Habló en el diván de Verónica Lozano y explicó cómo fue el drástico cambio de la imagen que la caracterizó en el inicio de su carrera.


En los inicios de la carrera de Soledad Pastorutti el poncho fue un ícono que la definió como estrella del folklore. Lo cierto es que a medida que su carrera se afianzó y abarcó nuevos géneros en la música, su imagen también mutó y al respecto la cantante de Arequito dijo que dicho cambio “era necesario”.
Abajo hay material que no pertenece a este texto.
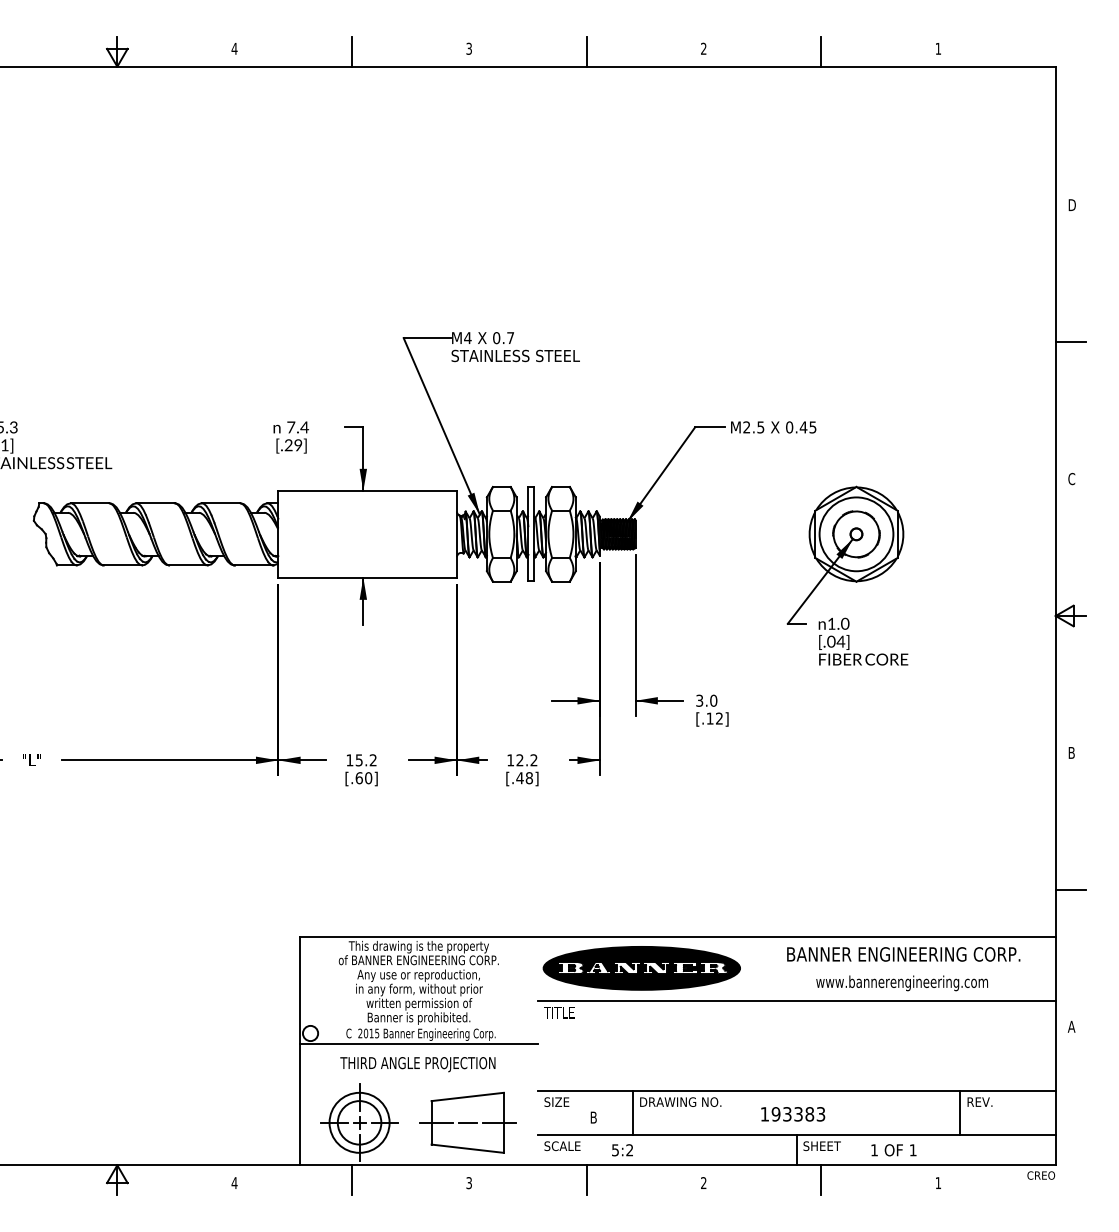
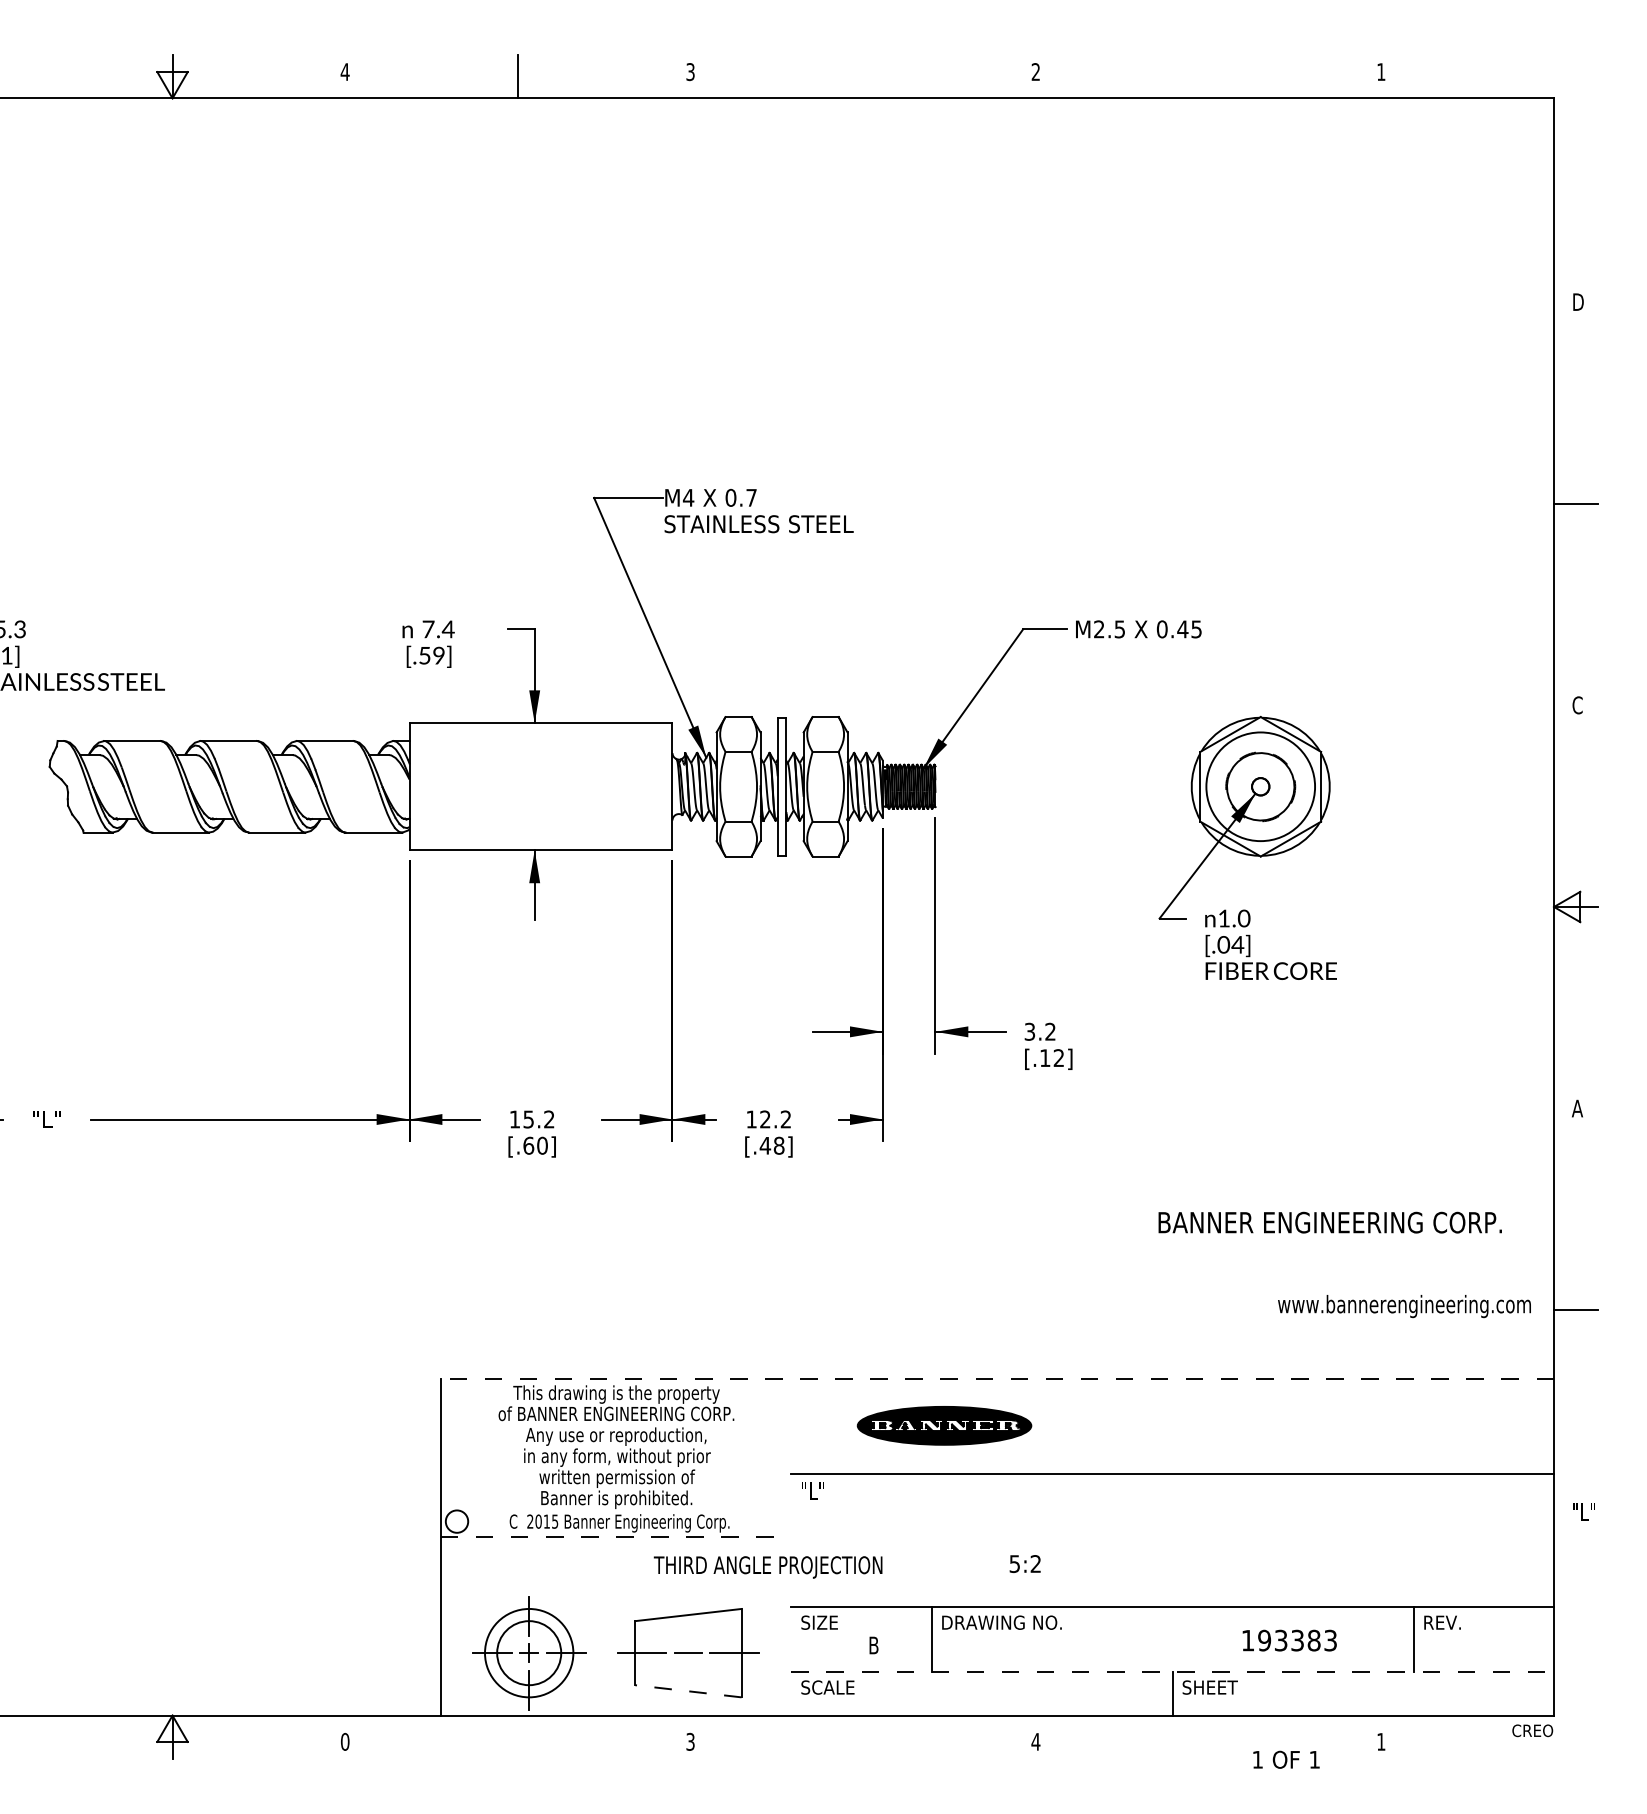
line: (586, 51) -> (863, 75), removed
line: (821, 51) -> (1209, 75), removed
text: (288, 445) -> (424, 655), [.29] -> [.59]
text: (713, 700) -> (1050, 1031), 3.0 -> 3.2
text: (1071, 752) -> (1577, 1107), B -> A
line: (677, 936) -> (997, 1378), solid -> dashed
text: (903, 954) -> (1329, 1222), moved
part: (641, 968) -> (944, 1425), size x0.6
text: (901, 983) -> (1403, 1306), moved
text: (559, 1012) -> (823, 1490), TITLE -> "L"
text: (1075, 1026) -> (1583, 1511), A -> "L"
line: (419, 1043) -> (617, 1536), solid -> dashed
text: (417, 1064) -> (767, 1567), moved
text: (793, 1114) -> (1290, 1640), moved
line: (797, 1135) -> (1173, 1671), solid -> dashed
line: (467, 1148) -> (688, 1690), solid -> dashed
text: (622, 1150) -> (1025, 1564), moved
text: (893, 1150) -> (1285, 1760), moved
line: (351, 1180) -> (517, 1738), removed
line: (586, 1180) -> (863, 1738), removed
line: (821, 1180) -> (1209, 1738), removed
text: (703, 1182) -> (1035, 1741), 2 -> 4
text: (234, 1183) -> (345, 1742), 4 -> 0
El cambio de look fue un poco buscado. También tiene que ver con que yo empecé a verme de otra manera. A mí me gusta estar bien, me gusta correr, pero también es cierto que siempre fui, no se si insegura, pero pudorosa. Nunca pretendí mostrar mi cuerpo, ni cómo estaba vestida. Cuanto más desapercibida podía pasar para mi era mejor”, mencionó “la Sole” en el diván del “Cortá por Lozano”.

Sobre el emblemático poncho, la cantante fue clara y dijo que “era una especie de uniforme” que le solucionaba sus dificultades para proveerse de vestuario cuando su carrera recién despegaba. “Al principio ese vestuario tenía que ver con la comodidad. Era la única ropa que tenía, como un uniforme. Entonces, para mí era más fácil venir a Buenos Aires a hacer prensa. De verdad que no tenía ropa ni para todos los días”, reveló.

Uno de los referentes que fue clave en el cambio de look de “La Sole” fue Aníbal Pachano, encargado de la imágen en las primeras funciones que Soledad dio en el teatro Gran Rex. “Empezamos con la pestaña postiza, el pelo. Me ponía un corset que me levantaba todo”, contó ante Verónica Lozano.

Para una mujer cuesta mucho pasar de la niñez a la adolescencia y de ahí a la madurez estando expuesta”, agregó, sobre los vertiginosos cambios que experimentó cunado empezó a hacerse conocida.